4) What about derivatives: if they are “instruments of mass financial destruction” or whatever Warren Buffet called them why does he use them and ask Congress to exempt his from the new rules?  Well, derivatives have legitimate uses (airlines hedging the price of jet fuel; farmers hedging their crop return) the clearly should be bought and sold through a “clearing” house, which would mean that both sides would have to put up enough collateral to be sure they can pay off. Banks are really trying to fight off another step which would require them to be traded through a public exchange (most of them would be done in Obama’s hometown Chicago companies)…this would make their pricing transparent, and banks have been making a boatload of money on derivatives precisely by keeping the trades private and this not transparent, so only they know the true market price.

5) What’s really going on here: Look, we are in the middle of a fight about proposed legislation which will set the framework for the financial industry for the next two or three decades at least. There is a lot at stake, and the lobbying is fierce, and firms like Goldman have a lot of lobbying power at their disposal (and a lot of friendly media, too. Obama has been quite clear about wanting the banks to call off their dogs in this fight, and it would be that the case vs. Goldman and leaks about Justice Department investigations are what we know if baseball a s “brush-back” pitch in the Ninth Inning of a close World Series seventh game. If I’m right, the folks who think Obama is a “weak sister” who can’t play hardball have got another think coming: and remember that Goldman definitely knows how to play hardball. So maybe all that’s really going on is a process of evening up the odds. The contra view, of course, is that Obama is clearly playing hardball just to push some of Wall Street’s business over to Chicago!

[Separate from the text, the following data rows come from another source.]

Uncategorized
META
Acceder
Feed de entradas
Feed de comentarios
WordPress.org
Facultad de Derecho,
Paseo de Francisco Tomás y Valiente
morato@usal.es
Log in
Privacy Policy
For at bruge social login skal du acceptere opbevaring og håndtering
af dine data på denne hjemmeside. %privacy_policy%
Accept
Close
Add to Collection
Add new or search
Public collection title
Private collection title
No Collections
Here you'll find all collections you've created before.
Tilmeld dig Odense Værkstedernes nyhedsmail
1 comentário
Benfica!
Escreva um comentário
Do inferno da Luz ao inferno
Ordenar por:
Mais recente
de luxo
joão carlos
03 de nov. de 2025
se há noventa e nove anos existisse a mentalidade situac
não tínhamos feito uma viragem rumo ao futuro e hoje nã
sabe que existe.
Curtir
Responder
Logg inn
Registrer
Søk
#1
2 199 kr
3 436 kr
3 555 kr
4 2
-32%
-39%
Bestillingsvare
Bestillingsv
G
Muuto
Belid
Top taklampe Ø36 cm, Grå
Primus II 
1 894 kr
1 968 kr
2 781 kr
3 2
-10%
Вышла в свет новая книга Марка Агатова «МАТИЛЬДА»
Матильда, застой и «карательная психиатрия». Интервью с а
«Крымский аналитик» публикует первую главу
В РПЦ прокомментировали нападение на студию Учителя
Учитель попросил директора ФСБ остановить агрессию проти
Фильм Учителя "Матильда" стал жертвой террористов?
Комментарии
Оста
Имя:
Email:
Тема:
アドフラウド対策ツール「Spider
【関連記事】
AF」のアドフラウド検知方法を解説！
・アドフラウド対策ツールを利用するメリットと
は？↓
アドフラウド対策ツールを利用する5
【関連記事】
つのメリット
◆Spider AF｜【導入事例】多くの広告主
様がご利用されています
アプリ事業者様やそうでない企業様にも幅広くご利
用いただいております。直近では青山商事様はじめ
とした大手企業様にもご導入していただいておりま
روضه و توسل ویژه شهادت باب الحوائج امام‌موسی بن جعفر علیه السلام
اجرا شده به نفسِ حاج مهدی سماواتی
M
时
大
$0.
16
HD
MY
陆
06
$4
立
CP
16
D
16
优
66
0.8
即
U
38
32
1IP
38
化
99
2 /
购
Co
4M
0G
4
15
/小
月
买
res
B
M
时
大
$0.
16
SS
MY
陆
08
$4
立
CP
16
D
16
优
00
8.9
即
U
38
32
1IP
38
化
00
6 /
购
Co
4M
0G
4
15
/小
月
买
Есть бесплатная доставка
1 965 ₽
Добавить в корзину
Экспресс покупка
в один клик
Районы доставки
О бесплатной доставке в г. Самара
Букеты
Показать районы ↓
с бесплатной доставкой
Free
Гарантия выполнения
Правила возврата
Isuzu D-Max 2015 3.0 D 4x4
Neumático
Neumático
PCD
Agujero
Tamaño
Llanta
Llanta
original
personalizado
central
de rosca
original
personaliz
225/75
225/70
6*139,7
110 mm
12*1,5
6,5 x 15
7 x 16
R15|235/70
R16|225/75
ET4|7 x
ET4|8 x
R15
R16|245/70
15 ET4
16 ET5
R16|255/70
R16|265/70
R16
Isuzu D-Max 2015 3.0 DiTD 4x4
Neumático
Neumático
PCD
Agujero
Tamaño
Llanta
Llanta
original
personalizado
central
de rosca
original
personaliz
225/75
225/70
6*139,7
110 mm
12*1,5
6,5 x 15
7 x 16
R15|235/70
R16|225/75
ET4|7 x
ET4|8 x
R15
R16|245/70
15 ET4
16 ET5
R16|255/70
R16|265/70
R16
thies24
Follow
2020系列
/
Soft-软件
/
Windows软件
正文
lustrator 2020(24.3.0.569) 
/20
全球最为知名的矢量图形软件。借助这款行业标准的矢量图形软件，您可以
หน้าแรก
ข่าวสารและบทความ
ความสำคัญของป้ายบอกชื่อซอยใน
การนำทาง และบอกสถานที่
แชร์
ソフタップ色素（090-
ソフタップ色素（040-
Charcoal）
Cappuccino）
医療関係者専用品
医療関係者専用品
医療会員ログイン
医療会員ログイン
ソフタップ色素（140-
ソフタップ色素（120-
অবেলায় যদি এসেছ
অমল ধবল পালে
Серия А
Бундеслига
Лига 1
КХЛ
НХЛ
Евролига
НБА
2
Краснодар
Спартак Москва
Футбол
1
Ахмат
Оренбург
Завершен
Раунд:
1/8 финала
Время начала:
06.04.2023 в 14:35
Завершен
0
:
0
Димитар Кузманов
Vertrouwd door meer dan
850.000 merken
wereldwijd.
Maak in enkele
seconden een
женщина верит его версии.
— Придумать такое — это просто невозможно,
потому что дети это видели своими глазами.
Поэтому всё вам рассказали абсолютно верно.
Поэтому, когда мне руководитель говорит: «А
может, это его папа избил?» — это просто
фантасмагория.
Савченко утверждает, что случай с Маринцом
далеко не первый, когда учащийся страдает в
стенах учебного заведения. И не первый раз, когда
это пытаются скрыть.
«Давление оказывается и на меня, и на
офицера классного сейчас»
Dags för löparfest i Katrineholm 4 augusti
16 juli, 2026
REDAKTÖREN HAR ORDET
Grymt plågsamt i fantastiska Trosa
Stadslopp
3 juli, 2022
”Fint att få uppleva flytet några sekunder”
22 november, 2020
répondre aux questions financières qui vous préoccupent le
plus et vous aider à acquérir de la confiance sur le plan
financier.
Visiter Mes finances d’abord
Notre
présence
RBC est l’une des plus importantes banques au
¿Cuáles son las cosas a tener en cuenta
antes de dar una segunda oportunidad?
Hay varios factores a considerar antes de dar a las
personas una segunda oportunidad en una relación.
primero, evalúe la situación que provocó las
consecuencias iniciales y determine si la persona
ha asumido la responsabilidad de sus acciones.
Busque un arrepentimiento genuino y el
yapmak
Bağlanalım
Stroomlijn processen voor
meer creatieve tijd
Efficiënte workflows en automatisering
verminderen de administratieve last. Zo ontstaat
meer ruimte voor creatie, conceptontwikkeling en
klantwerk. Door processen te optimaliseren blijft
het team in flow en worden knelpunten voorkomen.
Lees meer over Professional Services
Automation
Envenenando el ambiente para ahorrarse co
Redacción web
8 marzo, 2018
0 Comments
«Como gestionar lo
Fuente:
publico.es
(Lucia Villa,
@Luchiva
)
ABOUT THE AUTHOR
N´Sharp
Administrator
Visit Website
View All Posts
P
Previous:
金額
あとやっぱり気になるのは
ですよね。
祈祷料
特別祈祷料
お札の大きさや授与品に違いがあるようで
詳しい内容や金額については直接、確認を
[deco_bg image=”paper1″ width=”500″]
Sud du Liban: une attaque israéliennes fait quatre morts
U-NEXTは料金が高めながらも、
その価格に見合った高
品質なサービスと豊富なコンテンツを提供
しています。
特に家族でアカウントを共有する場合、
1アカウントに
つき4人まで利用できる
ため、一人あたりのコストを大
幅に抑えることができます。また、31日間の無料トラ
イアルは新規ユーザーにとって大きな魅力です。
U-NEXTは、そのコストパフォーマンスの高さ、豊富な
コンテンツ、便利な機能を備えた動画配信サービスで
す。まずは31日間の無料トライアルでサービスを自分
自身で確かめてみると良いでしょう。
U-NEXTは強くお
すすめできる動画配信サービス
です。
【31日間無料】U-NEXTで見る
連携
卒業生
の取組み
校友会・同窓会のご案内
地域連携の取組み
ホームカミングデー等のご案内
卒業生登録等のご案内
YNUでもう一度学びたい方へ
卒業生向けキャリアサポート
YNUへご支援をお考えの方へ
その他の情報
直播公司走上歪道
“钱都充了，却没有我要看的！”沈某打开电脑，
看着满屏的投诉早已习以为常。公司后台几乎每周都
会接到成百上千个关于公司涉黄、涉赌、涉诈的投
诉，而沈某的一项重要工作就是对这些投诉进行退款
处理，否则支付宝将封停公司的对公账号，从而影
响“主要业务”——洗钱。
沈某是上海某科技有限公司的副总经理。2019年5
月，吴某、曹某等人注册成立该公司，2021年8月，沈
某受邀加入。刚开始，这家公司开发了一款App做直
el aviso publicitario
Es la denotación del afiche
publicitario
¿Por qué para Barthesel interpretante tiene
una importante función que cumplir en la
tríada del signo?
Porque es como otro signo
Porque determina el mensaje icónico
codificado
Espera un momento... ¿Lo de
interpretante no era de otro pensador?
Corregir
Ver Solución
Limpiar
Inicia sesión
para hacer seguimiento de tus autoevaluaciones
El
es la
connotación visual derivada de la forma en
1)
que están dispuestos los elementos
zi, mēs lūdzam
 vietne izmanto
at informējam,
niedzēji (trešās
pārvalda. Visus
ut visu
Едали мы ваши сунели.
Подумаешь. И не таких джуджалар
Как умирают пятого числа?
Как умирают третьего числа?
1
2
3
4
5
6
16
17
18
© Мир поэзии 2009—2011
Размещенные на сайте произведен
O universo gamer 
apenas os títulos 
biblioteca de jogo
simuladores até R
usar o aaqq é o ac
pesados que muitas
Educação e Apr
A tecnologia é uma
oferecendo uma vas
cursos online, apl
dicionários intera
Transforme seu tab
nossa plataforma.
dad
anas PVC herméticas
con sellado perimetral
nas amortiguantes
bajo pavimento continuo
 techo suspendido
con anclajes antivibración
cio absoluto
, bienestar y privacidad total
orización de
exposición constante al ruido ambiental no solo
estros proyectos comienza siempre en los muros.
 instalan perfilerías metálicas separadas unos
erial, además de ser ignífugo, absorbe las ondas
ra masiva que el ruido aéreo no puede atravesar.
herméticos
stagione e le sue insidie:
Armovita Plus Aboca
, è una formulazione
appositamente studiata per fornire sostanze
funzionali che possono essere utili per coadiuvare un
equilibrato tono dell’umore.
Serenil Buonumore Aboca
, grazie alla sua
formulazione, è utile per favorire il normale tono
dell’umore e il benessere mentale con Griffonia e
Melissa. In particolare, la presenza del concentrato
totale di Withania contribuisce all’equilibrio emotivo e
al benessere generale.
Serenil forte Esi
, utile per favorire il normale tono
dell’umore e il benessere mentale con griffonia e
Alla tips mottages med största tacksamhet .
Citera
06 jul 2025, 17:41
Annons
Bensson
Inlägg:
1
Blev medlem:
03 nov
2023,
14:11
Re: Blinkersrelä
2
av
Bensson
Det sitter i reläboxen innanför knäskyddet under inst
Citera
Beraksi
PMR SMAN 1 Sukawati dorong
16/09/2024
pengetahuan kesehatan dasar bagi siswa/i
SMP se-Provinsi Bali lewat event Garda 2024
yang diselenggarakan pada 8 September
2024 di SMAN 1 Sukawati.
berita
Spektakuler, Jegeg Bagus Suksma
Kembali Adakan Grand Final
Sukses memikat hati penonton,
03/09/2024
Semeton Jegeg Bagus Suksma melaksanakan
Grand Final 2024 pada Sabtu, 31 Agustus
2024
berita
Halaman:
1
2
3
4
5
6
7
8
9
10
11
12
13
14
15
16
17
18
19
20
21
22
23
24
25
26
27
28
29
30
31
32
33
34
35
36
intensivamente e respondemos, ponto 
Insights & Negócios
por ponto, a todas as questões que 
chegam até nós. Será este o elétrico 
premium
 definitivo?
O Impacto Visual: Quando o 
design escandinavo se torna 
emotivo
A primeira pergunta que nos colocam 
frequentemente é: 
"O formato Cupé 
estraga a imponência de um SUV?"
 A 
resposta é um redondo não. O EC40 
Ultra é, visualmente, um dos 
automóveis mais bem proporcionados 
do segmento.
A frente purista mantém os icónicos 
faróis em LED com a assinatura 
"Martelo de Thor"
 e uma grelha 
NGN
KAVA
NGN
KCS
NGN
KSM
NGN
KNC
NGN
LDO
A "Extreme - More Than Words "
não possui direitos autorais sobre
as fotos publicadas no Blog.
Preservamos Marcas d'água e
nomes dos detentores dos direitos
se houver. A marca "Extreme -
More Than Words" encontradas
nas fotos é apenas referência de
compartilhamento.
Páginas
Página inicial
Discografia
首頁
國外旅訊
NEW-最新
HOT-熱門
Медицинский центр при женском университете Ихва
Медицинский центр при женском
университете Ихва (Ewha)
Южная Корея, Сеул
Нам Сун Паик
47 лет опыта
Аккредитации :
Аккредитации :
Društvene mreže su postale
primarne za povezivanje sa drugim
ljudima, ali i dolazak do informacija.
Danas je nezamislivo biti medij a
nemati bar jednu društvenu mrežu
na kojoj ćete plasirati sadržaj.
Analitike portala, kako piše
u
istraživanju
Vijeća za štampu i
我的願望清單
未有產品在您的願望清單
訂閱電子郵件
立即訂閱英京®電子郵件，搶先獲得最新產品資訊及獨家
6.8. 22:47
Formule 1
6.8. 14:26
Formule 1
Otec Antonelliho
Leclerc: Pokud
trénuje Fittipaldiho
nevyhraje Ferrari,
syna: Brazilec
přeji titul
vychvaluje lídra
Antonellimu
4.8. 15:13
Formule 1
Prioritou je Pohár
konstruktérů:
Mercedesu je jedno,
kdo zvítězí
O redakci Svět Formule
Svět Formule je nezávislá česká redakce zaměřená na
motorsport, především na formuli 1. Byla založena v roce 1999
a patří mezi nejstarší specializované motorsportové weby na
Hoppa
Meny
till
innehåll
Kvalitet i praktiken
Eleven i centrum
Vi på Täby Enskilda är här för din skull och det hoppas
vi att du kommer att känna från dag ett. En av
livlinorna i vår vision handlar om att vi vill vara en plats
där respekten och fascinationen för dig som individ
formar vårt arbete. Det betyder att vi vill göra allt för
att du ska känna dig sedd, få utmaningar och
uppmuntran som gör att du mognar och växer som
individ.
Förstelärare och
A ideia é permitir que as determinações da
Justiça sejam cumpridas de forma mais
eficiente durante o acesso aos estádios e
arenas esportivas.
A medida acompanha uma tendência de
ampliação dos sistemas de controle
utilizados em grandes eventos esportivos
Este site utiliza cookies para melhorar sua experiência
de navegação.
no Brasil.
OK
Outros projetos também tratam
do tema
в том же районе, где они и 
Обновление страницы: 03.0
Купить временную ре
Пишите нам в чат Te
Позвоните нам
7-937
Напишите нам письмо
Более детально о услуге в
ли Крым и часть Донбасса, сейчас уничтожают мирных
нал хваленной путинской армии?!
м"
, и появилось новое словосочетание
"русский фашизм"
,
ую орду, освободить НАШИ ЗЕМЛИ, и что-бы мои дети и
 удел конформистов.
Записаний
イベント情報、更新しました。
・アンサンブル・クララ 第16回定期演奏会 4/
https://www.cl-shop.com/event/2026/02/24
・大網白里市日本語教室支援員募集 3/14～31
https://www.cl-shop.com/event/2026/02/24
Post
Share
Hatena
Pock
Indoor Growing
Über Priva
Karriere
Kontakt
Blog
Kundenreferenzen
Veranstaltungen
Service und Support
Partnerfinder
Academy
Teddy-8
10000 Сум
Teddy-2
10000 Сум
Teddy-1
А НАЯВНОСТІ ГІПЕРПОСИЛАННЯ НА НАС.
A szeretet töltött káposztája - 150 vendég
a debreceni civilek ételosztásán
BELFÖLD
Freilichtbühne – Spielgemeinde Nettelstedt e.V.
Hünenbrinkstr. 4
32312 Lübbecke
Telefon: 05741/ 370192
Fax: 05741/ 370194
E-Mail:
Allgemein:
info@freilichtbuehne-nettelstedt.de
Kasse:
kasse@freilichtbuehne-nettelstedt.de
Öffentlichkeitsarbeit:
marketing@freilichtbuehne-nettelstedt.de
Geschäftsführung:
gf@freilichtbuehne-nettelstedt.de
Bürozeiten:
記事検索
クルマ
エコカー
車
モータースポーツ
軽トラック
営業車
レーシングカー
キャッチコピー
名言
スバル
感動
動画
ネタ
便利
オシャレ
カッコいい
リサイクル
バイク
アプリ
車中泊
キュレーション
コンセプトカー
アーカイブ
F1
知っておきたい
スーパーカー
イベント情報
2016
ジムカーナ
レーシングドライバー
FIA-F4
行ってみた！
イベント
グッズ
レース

6) Why don’t we have a “product recall’ practice for Wall Street securities that go sour just like we have for Toyota’s and Tylenol? NOW There’s a Good Idea! We do have some securities Act provisions about recession, but they are cumbersome and not used: but would the earth stop spinning for a moment if some investment bank one day admitted to the buyers what it tells itself in e-mails — namely, that this deal we did stinks to high heaven, and we’re going to recall it, and fix it or eat it ourselves! Maybe then, Goldman Sachs would rate as high as Johnson & Johnson in public respect, and even keep its stock price up, too.